I've never used Heroku before so no :(. Does closing db connection right after worker is started and after job completion help?

I'll reopen this thread since we don't have a proper solution for this issue.

fdr commented 10 years ago

On Fri, Sep 5, 2014 at 9:31 AM, Selwin Ong notifications@github.com wrote:

I've never used Heroku before so no :(. Does closing db connection right after worker is started and after job completion help?

I'll reopen this thread since we don't have a proper solution for this issue.

Heroku is irrelevant in this other than I making the recommendation to open the bug because I've seen people get mystified by file descriptor corruption because of fork() a bunch of times...

So, any pg/fork based worker is affected unless one moves connection creation to post-fork.

selwin commented 10 years ago

Ah ok, got it.

Win~

On Sat, Sep 6, 2014 at 11:25 PM, Daniel Farina notifications@github.com wrote:

On Fri, Sep 5, 2014 at 9:31 AM, Selwin Ong notifications@github.com wrote:

I've never used Heroku before so no :(. Does closing db connection right after worker is started and after job completion help?

I'll reopen this thread since we don't have a proper solution for this issue.

Heroku is irrelevant in this other than I making the recommendation to open the bug because I've seen people get mystified by file descriptor corruption because of fork() a bunch of times...

So, any pg/fork based worker is affected unless one moves connection creation to post-fork.

— Reply to this email directly or view it on GitHub https://github.com/ui/django-rq/issues/17#issuecomment-54718577.

sachinkagarwal commented 9 years ago

I used this with django-rq:

In every function enqueued to run by a worker, I added the connection.close() at the end. Now the postgres logs do not have the "LOG: could not receive data from client: Connection reset by peer".

More importantly, I think those errors were causing the PG archive log to become larger. So fixing this took on importance for the PG backup not running away.

mpetyx commented 8 years ago

Any idea or update on this problem? I have the exact same issue, tried some of the hacks mentioned above, but nothing works for heroku.. I need to figure out how to post_fork a connection.. Any ideas? Otherwise I would have to completely drop django-rq and go for celery of something similar...
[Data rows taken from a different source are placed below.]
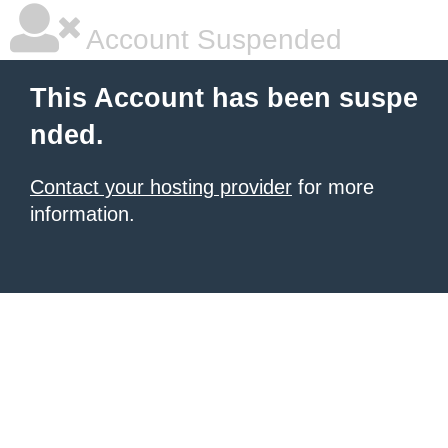
Account Suspended
This Account has been suspe
nded.
Contact your hosting provider
for more
information.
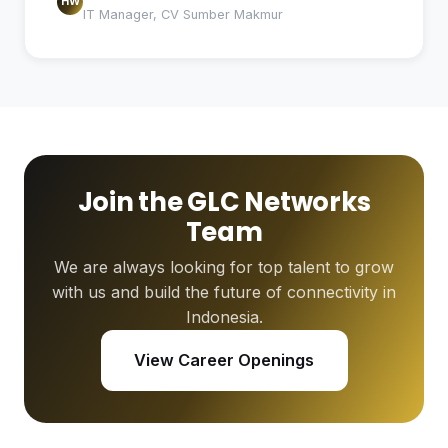
HW
IT Manager, CV Sumber Makmur
Join the GLC Networks
Team
We are always looking for top talent to grow
with us and build the future of connectivity in
Indonesia.
View Career Openings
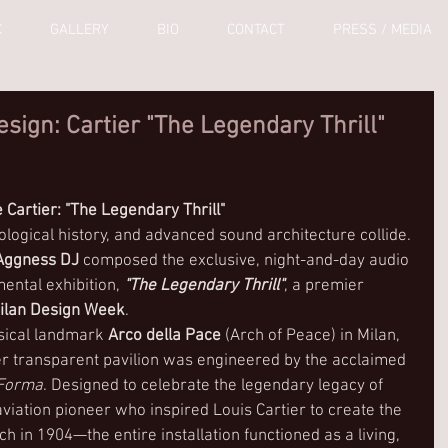
C
GALLERY
BIO
CONTACT
PRESS / MEDIA
ign: Cartier "The Legendary Thrill"
 Cartier: "The Legendary Thrill"
logical history, and advanced sound architecture collide. 
Aggness DJ
 composed the exclusive, night-and-day audio 
ntal exhibition, 
"The Legendary Thrill"
, a premier 
ilan Design Week
.
sical landmark 
Arco della Pace
 (Arch of Peace) in Milan, 
ter transparent pavilion was engineered by the acclaimed 
 Forma
. Designed to celebrate the legendary legacy of 
ation pioneer who inspired Louis Cartier to create the 
h in 1904—the entire installation functioned as a living, 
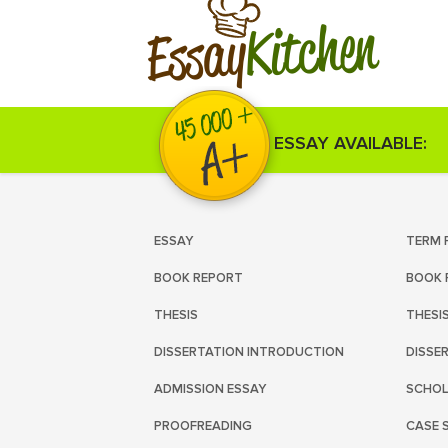
Kitchen
Essay
ESSAY AVAILABLE:
ESSAY
TERM 
BOOK REPORT
BOOK 
THESIS
THESI
DISSERTATION INTRODUCTION
DISSE
ADMISSION ESSAY
SCHOL
PROOFREADING
CASE 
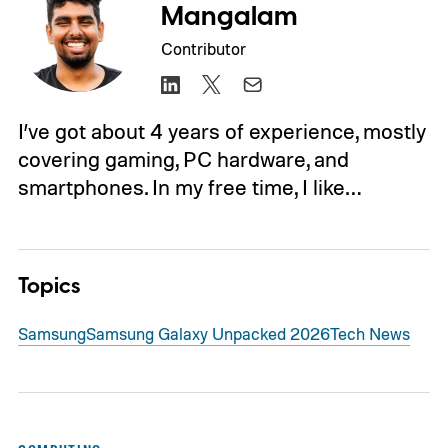
Mangalam
Contributor
I’ve got about 4 years of experience, mostly
covering gaming, PC hardware, and
smartphones. In my free time, I like…
Topics
Samsung
Samsung Galaxy Unpacked 2026
Tech News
foxx commented 8 years ago

Or you could drop Django :)

aaugustin commented 5 years ago

FWIW I've been using this for years:

from django.db import connection
from rq.worker import Worker

class ConnectionClosingWorker(Worker):
    """
    RQ Worker that closes the database connection before forking.

    See also https://github.com/ui/django-rq/issues/17

    """

    def execute_job(self, job, queue):
        connection.close()
        super().execute_job(job, queue)

It's been too long since I wrote it to remember the details, but it solved this issue and hasn't caused problems in a largish rq deploy. By "largish", I mean "we're moving off Heroku because we hit their 300-dyno limit".